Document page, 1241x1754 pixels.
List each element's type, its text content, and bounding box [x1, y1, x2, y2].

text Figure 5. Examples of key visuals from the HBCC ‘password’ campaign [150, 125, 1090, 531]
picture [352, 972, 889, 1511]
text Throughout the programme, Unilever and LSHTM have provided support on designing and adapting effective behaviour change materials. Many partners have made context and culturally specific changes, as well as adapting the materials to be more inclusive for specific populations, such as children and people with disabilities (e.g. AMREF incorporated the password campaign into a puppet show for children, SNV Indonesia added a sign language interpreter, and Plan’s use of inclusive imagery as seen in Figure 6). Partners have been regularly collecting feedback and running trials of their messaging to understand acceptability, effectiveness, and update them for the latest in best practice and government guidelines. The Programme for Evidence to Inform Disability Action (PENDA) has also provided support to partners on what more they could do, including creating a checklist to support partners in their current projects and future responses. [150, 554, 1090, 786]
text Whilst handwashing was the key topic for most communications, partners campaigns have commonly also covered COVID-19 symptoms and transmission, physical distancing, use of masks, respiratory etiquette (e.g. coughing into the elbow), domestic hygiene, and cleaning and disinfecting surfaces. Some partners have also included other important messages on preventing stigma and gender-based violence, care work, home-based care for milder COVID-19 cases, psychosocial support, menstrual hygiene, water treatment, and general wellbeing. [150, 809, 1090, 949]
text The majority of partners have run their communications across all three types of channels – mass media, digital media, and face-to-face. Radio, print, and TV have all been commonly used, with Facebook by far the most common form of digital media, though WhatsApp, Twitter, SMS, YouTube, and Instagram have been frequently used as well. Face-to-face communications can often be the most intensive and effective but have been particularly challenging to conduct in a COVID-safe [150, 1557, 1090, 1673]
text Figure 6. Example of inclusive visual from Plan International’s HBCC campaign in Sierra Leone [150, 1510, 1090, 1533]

⁂

▸ What is being asked
Please copy everything from the first of the lines above down to the line containing "List each element's", with that line included.

▸ Solution to this task
Document page, 1241x1754 pixels.
List each element's type, its text content, and bounding box [x1, y1, x2, y2].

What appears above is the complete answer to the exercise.